• REQUIREMENT: Every line in the listing below that holds the word "Tczewie" should be returned.

*** PROVIDED RECORDS Section Begins ***

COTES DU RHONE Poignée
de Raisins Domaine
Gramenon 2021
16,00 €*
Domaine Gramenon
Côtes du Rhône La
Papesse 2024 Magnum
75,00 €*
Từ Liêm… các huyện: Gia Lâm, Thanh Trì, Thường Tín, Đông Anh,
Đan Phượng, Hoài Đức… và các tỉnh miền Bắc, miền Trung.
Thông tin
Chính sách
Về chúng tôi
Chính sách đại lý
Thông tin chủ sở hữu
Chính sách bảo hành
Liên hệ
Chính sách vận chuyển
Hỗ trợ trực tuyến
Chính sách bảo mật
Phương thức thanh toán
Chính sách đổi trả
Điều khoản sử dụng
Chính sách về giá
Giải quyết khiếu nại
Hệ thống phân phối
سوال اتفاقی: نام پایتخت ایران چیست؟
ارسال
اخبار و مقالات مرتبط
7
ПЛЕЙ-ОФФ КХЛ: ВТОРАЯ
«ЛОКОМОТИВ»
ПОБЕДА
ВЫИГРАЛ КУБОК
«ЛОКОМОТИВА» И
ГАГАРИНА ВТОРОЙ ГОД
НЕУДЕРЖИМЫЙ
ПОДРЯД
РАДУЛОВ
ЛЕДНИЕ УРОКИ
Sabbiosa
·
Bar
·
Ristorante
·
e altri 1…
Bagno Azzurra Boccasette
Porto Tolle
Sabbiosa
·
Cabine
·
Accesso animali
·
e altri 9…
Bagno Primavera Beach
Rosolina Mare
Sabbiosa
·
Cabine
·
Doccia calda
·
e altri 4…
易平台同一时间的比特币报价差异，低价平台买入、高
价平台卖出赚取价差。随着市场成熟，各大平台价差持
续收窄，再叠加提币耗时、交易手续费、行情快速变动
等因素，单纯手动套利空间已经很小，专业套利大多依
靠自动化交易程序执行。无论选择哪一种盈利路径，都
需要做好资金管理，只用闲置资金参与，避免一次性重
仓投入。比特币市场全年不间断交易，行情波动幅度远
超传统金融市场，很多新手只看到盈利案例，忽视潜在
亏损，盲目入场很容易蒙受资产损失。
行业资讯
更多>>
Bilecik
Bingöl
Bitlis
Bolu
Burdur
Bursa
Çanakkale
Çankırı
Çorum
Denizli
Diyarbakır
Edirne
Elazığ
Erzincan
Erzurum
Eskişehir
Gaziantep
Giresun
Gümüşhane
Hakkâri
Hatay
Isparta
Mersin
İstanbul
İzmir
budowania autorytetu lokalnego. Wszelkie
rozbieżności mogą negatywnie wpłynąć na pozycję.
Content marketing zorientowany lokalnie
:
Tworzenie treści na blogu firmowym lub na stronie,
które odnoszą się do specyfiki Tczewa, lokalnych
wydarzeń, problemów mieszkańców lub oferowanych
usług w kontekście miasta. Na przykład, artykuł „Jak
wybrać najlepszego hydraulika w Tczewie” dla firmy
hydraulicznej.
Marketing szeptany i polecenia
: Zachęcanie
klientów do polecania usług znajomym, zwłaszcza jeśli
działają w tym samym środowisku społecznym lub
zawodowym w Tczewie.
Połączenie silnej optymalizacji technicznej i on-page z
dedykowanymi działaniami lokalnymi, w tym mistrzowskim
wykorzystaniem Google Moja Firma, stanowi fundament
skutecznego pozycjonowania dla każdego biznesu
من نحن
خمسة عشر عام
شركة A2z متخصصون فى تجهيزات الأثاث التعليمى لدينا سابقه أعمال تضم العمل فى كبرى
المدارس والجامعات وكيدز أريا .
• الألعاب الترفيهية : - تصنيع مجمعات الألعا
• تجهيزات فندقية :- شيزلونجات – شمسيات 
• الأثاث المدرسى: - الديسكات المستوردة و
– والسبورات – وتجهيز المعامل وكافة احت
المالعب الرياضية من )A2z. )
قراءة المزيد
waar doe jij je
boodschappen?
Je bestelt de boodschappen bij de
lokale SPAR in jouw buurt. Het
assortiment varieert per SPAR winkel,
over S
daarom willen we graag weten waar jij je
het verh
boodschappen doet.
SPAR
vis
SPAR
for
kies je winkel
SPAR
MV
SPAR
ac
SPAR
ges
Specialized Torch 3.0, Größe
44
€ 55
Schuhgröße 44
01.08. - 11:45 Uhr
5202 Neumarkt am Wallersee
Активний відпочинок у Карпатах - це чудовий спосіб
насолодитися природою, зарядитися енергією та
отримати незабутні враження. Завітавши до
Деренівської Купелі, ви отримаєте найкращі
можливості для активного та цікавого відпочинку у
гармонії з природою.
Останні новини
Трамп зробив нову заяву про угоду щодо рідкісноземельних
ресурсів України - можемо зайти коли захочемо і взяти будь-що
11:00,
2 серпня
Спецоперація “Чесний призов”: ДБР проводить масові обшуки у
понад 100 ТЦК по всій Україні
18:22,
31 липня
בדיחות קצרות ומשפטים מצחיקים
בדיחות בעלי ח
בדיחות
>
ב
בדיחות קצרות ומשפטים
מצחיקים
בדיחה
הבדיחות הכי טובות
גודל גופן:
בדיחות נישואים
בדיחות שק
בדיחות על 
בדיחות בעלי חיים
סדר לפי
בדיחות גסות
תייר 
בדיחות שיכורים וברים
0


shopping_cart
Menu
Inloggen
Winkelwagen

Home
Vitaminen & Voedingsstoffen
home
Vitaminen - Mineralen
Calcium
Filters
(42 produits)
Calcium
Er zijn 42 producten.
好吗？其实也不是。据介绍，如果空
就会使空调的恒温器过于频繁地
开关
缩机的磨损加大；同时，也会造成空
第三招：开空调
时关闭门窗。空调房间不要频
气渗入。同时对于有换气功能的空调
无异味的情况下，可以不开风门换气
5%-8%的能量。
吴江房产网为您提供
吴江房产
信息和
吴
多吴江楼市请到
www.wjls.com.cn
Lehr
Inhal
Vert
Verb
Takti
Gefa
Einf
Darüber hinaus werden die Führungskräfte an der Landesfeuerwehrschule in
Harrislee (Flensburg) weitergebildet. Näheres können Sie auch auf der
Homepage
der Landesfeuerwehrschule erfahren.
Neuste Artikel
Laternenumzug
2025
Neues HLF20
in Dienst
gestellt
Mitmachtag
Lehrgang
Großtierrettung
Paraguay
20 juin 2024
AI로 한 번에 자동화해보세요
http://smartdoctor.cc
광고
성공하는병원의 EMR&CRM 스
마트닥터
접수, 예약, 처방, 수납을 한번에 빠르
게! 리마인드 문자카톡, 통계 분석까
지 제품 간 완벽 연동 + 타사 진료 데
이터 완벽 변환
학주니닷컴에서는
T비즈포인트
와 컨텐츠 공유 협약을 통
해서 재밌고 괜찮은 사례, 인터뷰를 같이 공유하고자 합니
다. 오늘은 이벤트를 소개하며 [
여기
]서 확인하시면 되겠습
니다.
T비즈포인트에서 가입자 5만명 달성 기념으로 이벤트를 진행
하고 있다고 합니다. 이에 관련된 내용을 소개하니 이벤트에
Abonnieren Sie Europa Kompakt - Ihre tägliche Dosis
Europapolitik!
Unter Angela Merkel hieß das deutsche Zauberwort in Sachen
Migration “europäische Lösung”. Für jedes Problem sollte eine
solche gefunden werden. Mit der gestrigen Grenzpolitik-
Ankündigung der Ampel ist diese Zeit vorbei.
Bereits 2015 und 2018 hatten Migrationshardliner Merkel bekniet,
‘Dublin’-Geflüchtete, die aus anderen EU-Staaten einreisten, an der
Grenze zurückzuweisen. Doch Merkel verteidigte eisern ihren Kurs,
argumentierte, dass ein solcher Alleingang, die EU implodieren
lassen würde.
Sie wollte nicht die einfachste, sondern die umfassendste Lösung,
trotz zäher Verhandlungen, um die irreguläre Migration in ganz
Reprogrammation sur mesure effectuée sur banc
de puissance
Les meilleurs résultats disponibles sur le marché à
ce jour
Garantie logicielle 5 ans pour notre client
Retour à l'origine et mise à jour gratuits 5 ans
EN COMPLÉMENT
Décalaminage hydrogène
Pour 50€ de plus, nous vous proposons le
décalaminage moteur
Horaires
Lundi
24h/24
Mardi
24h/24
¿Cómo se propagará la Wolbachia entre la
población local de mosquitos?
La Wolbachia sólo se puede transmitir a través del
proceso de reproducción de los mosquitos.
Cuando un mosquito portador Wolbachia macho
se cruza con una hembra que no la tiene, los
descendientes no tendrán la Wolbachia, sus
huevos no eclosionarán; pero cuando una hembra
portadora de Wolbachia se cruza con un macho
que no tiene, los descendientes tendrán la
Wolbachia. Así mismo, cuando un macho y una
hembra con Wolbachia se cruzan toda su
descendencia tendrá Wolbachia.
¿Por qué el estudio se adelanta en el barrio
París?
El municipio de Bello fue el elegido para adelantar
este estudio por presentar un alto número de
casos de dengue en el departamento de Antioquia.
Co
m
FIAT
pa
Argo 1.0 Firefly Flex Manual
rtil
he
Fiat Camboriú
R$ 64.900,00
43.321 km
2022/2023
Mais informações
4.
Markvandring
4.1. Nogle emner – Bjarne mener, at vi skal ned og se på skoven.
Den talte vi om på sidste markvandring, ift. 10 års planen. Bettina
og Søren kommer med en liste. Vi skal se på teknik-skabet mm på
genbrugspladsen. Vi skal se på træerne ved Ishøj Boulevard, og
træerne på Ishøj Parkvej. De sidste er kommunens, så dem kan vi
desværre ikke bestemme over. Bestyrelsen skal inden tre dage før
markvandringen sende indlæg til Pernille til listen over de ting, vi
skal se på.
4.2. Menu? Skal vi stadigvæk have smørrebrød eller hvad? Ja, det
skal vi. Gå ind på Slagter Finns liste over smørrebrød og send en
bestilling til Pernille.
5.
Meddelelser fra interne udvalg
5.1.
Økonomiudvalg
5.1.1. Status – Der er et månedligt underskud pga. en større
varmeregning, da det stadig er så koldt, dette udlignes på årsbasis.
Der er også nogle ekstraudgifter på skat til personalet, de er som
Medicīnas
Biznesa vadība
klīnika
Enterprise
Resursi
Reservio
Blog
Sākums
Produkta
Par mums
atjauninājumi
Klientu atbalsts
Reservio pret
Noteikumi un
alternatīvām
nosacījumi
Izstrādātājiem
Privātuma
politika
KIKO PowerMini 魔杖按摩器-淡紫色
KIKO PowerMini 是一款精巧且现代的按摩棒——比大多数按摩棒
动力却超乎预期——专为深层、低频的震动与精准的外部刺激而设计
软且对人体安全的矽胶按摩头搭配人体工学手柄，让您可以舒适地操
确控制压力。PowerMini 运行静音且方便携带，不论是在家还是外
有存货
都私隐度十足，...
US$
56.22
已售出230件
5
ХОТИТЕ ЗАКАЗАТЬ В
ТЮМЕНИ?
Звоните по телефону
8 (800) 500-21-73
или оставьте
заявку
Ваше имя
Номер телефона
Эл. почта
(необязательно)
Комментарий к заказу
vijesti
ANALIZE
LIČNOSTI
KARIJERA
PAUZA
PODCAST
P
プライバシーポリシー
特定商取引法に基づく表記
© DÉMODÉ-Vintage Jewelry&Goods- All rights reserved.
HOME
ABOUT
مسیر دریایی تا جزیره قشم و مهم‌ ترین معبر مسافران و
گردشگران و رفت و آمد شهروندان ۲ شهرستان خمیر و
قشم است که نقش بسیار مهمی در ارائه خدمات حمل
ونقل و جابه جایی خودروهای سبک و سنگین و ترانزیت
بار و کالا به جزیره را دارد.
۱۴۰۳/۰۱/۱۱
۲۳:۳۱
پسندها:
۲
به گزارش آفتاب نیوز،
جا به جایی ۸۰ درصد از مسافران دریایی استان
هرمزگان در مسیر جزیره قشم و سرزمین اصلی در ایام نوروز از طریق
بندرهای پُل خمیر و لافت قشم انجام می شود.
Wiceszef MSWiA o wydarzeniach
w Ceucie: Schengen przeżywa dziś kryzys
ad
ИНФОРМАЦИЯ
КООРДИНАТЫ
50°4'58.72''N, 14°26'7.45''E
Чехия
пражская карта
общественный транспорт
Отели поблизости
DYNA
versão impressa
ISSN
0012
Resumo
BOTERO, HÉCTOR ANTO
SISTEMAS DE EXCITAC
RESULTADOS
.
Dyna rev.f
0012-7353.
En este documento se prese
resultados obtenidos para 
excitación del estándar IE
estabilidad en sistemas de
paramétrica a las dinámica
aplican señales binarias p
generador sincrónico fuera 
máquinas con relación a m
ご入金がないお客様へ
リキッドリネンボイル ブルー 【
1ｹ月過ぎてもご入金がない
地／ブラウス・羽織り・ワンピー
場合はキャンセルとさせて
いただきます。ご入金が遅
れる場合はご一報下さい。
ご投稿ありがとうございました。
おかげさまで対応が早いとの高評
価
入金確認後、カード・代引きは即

*** PROVIDED RECORDS Section Ends ***

• ANSWER TO THIS TASK:
wybrać najlepszego hydraulika w Tczewie” dla firmy
zawodowym w Tczewie.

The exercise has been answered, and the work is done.